- _Input for this task_:
━━━━
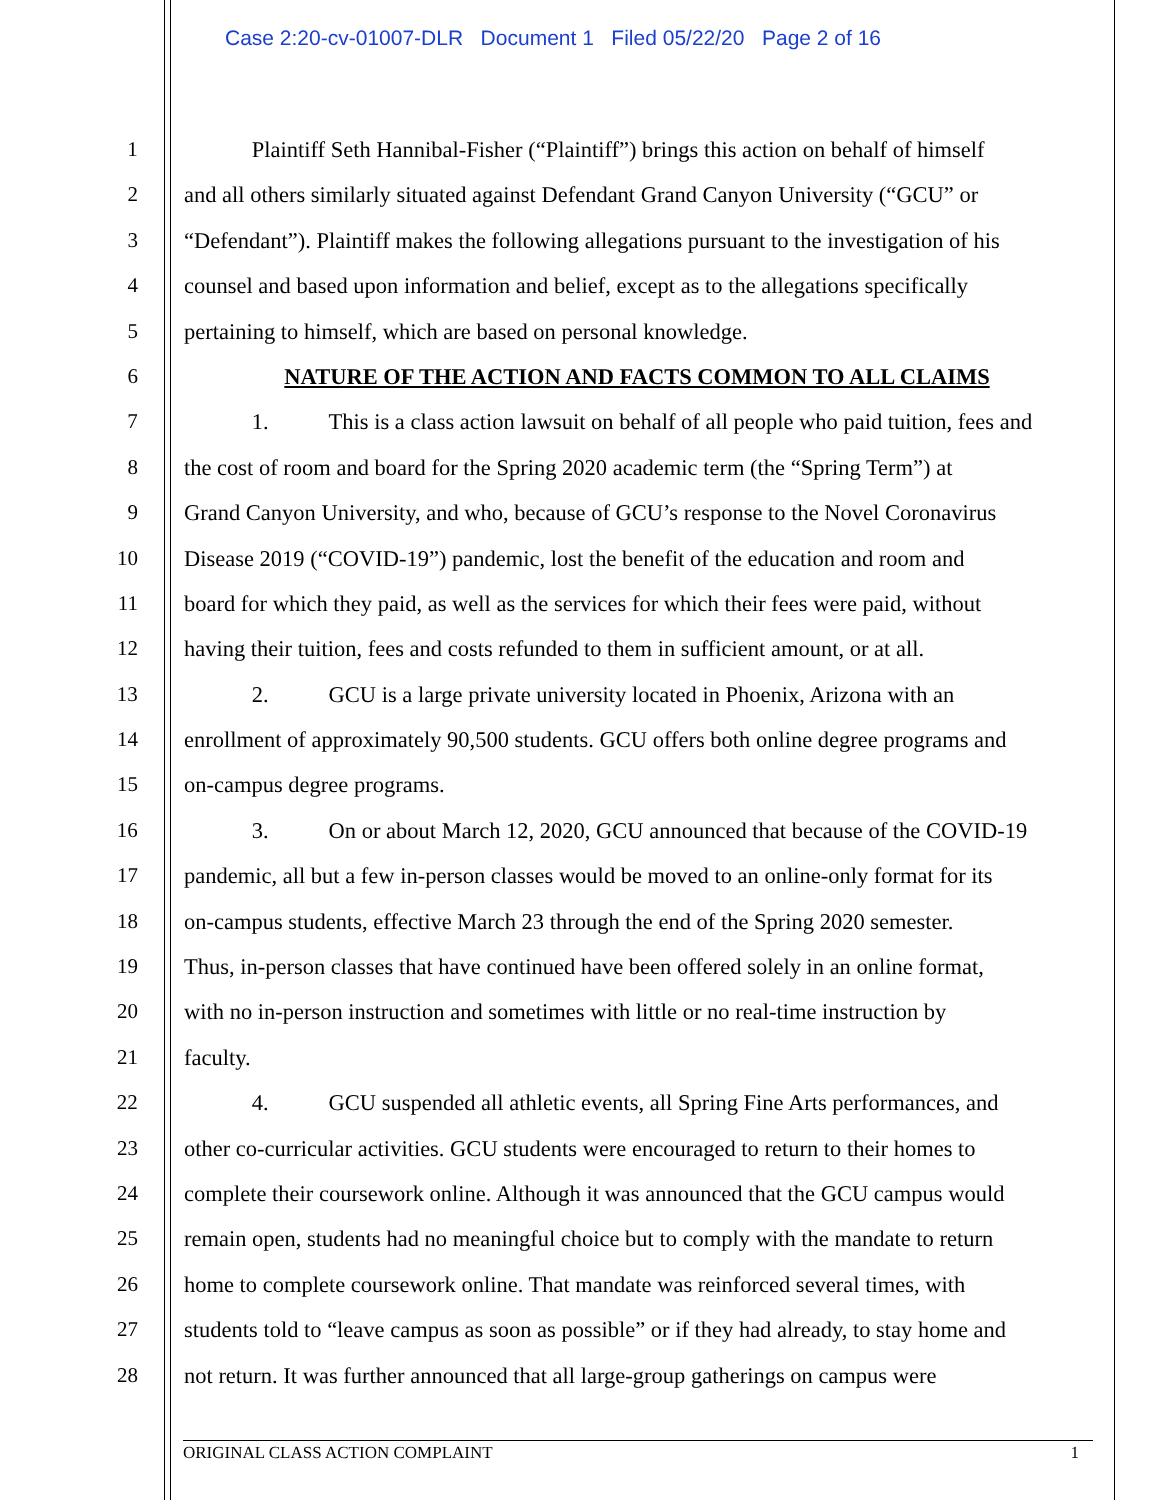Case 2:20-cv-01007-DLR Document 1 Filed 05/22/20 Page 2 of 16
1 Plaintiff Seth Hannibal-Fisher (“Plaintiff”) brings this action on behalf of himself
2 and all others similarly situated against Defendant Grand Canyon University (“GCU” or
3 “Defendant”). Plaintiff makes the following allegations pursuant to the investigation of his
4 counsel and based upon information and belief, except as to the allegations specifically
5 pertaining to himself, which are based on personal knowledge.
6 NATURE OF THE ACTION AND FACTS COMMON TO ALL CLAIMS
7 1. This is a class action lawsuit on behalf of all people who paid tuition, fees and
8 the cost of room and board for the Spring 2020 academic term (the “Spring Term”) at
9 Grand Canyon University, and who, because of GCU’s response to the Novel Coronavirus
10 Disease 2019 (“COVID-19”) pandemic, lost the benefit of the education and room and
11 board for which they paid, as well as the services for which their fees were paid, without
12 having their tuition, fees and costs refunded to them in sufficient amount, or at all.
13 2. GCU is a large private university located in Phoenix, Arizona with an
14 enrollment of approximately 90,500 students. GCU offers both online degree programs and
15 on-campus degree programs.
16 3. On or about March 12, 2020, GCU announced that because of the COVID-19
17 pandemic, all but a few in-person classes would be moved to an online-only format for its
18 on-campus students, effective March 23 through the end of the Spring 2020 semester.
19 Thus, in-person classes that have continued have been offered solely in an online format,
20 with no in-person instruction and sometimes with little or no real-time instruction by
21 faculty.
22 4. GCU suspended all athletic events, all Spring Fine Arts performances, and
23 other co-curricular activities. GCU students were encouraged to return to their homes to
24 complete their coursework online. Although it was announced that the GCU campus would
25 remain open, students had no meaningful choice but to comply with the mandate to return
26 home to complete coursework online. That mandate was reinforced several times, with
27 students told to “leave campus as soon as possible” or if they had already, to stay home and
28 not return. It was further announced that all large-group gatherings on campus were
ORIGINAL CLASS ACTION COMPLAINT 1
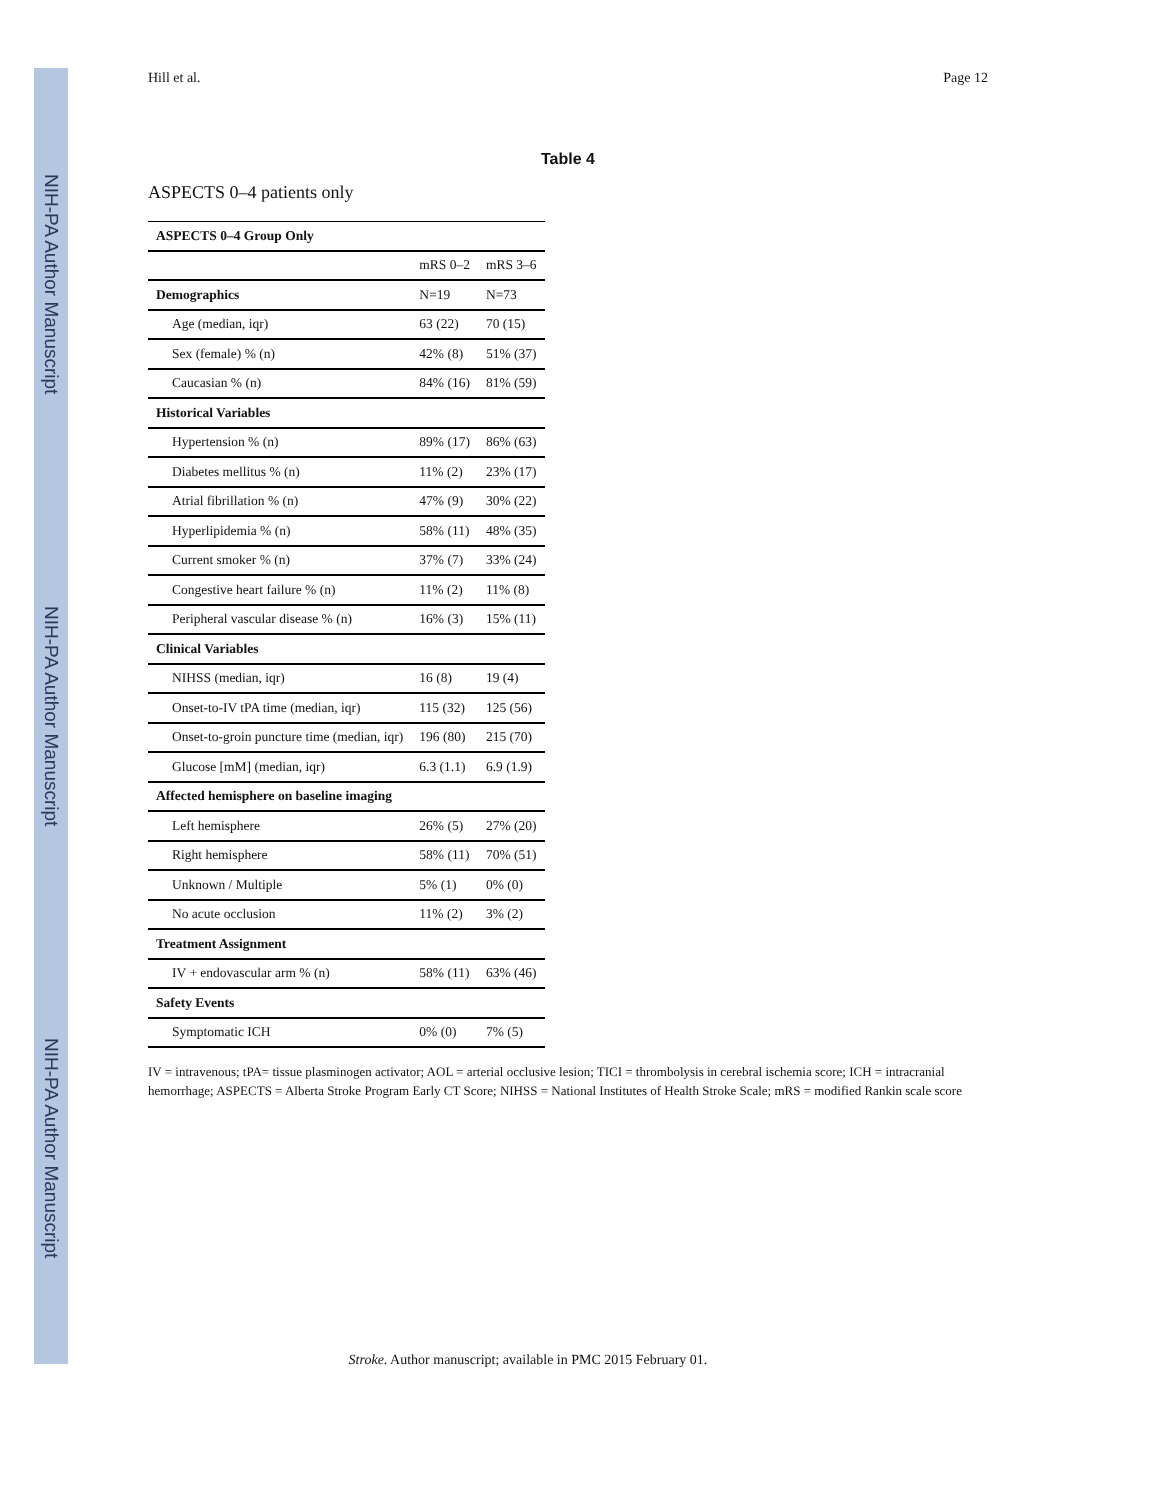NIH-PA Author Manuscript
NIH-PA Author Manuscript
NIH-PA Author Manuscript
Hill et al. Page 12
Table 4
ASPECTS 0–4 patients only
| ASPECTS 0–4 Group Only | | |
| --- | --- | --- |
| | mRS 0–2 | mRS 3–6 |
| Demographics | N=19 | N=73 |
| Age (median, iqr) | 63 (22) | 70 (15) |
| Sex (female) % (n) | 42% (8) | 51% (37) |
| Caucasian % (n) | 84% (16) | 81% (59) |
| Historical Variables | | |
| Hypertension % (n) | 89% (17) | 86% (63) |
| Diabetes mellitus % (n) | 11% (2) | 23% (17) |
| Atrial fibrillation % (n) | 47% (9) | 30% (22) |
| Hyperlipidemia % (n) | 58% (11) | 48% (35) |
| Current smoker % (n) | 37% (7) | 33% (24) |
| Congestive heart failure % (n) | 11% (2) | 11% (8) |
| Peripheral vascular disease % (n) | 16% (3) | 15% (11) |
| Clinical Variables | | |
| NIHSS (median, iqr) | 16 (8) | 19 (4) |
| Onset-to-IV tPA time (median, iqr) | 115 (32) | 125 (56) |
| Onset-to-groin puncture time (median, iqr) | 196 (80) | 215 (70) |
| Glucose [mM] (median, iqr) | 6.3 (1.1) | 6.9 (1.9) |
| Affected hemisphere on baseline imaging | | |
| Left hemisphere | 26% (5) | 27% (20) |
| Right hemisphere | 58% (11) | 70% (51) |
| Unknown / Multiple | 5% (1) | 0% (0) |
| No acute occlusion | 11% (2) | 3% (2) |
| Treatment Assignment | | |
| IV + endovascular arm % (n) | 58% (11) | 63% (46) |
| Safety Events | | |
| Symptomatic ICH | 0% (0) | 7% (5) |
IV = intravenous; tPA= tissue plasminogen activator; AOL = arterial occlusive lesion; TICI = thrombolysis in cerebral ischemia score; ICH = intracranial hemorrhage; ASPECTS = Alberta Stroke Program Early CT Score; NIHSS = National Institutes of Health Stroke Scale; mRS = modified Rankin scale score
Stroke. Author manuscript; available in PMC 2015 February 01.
━━━━
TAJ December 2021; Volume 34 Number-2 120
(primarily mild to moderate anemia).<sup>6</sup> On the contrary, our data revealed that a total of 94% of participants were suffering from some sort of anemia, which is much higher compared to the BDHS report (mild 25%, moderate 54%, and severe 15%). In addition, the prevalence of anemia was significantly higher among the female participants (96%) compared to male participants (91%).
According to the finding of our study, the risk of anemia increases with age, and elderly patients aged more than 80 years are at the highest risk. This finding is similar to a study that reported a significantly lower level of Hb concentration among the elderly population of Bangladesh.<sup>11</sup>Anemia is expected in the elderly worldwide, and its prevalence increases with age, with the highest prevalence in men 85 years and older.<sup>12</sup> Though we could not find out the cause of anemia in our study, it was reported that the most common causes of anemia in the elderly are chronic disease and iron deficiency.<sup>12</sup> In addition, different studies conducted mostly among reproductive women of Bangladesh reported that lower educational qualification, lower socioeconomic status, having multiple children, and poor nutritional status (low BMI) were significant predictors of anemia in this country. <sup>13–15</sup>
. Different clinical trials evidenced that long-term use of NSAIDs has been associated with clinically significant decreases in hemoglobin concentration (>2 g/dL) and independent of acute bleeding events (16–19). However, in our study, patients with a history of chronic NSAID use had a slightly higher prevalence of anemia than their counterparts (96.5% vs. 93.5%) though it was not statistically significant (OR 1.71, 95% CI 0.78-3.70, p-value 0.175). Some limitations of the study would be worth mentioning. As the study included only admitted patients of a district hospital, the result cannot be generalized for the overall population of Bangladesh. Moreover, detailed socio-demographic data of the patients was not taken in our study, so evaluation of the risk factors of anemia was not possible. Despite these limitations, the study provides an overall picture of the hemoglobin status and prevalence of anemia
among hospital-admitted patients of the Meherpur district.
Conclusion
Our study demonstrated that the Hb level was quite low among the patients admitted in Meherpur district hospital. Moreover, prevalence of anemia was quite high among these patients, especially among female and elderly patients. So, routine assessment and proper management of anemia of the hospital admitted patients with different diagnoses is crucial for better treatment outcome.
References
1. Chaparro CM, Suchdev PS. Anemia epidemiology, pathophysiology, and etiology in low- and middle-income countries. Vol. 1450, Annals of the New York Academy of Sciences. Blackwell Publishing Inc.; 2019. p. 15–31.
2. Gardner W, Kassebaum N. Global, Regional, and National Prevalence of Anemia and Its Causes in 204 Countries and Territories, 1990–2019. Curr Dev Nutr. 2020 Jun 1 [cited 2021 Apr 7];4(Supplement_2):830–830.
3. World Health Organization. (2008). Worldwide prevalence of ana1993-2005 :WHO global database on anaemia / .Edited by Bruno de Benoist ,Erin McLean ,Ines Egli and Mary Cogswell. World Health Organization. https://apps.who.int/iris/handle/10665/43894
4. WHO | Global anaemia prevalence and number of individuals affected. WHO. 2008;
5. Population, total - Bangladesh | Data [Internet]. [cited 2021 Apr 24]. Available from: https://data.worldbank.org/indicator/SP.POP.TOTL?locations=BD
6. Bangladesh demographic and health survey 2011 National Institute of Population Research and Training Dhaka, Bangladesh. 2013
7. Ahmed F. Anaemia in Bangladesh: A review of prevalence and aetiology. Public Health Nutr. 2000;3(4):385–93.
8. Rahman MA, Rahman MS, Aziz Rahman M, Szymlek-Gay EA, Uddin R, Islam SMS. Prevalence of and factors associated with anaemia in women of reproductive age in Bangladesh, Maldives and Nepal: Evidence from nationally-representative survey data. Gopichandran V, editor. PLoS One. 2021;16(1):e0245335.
━━━━
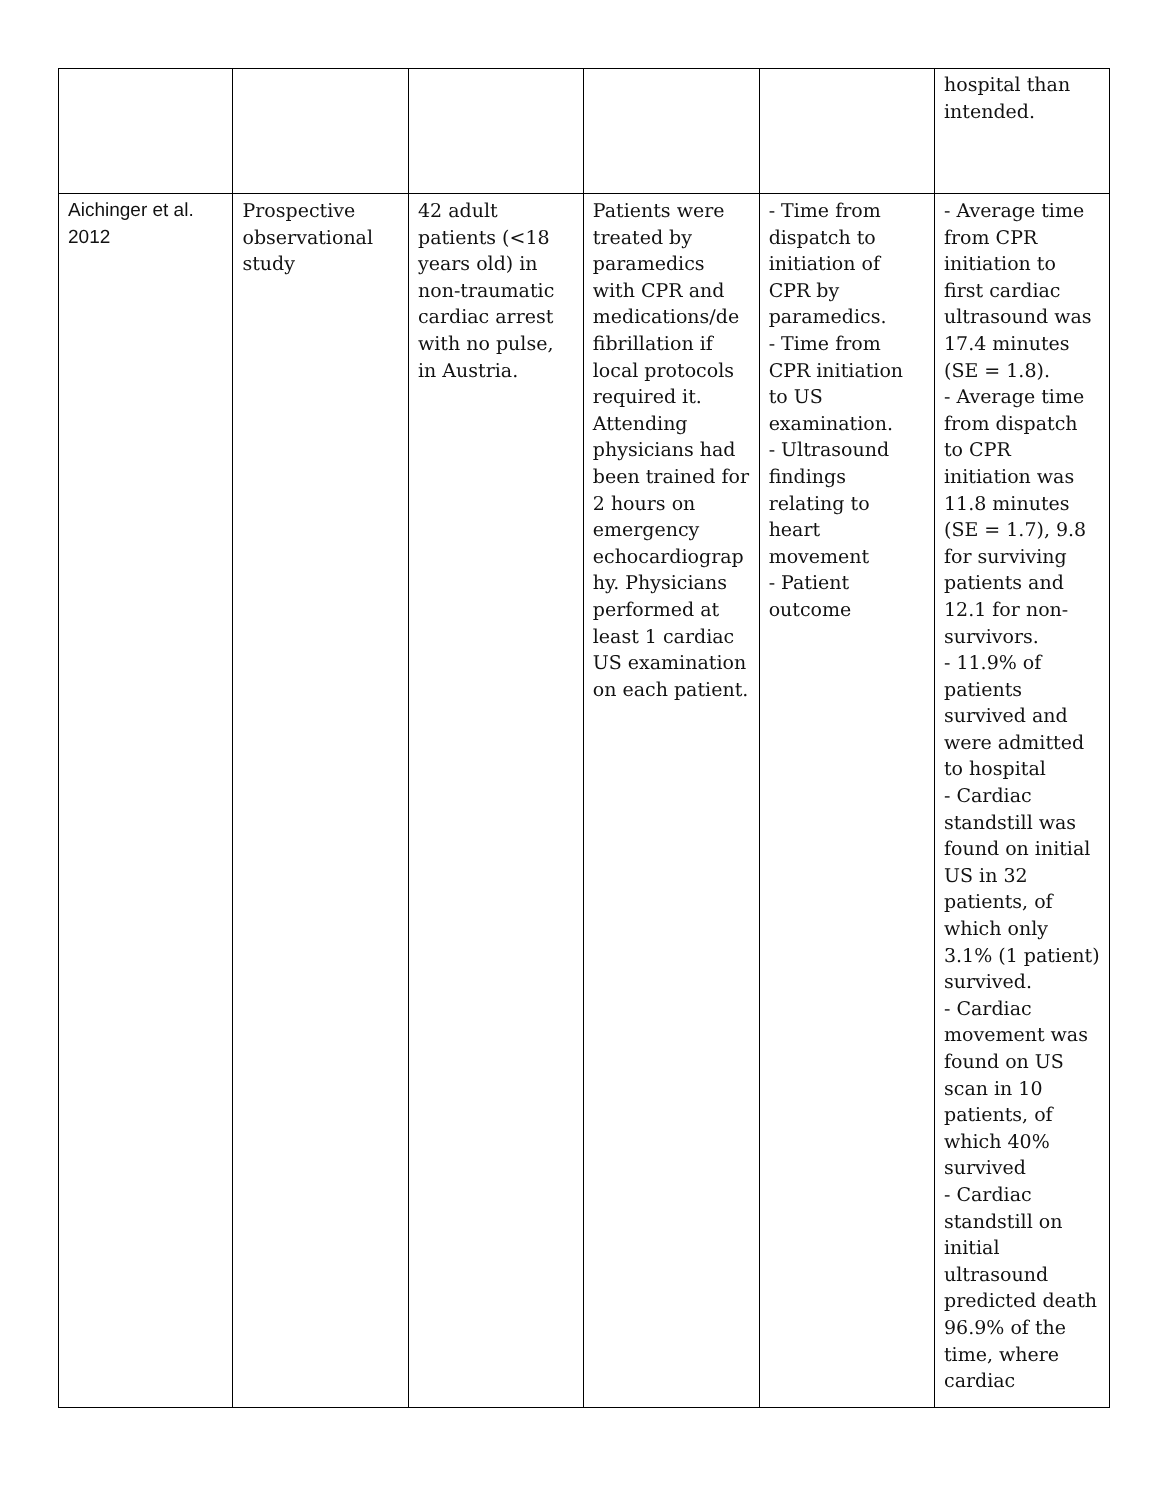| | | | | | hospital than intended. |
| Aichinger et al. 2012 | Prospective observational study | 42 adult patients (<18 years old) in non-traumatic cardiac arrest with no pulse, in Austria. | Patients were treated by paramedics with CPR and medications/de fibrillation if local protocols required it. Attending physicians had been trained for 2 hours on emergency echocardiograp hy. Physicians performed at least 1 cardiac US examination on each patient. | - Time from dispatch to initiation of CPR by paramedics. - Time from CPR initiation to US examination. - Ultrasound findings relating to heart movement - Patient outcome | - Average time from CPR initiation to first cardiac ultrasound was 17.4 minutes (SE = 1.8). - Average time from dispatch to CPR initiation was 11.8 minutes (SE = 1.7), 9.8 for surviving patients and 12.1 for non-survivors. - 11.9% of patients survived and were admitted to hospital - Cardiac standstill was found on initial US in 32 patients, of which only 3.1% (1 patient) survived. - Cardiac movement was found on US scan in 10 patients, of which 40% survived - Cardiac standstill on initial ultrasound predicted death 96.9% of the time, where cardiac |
━━━━
- _Directions_:
Above are the records; please give again, exactly and in full, only the lines that run from the line with "Case 2:20-cv-01007-DLR Document" through the line with "9 Grand Canyon", with no pictures.

- _Exercise solution_:
Case 2:20-cv-01007-DLR Document 1 Filed 05/22/20 Page 2 of 16
1 Plaintiff Seth Hannibal-Fisher (“Plaintiff”) brings this action on behalf of himself
2 and all others similarly situated against Defendant Grand Canyon University (“GCU” or
3 “Defendant”). Plaintiff makes the following allegations pursuant to the investigation of his
4 counsel and based upon information and belief, except as to the allegations specifically
5 pertaining to himself, which are based on personal knowledge.
6 NATURE OF THE ACTION AND FACTS COMMON TO ALL CLAIMS
7 1. This is a class action lawsuit on behalf of all people who paid tuition, fees and
8 the cost of room and board for the Spring 2020 academic term (the “Spring Term”) at
9 Grand Canyon University, and who, because of GCU’s response to the Novel Coronavirus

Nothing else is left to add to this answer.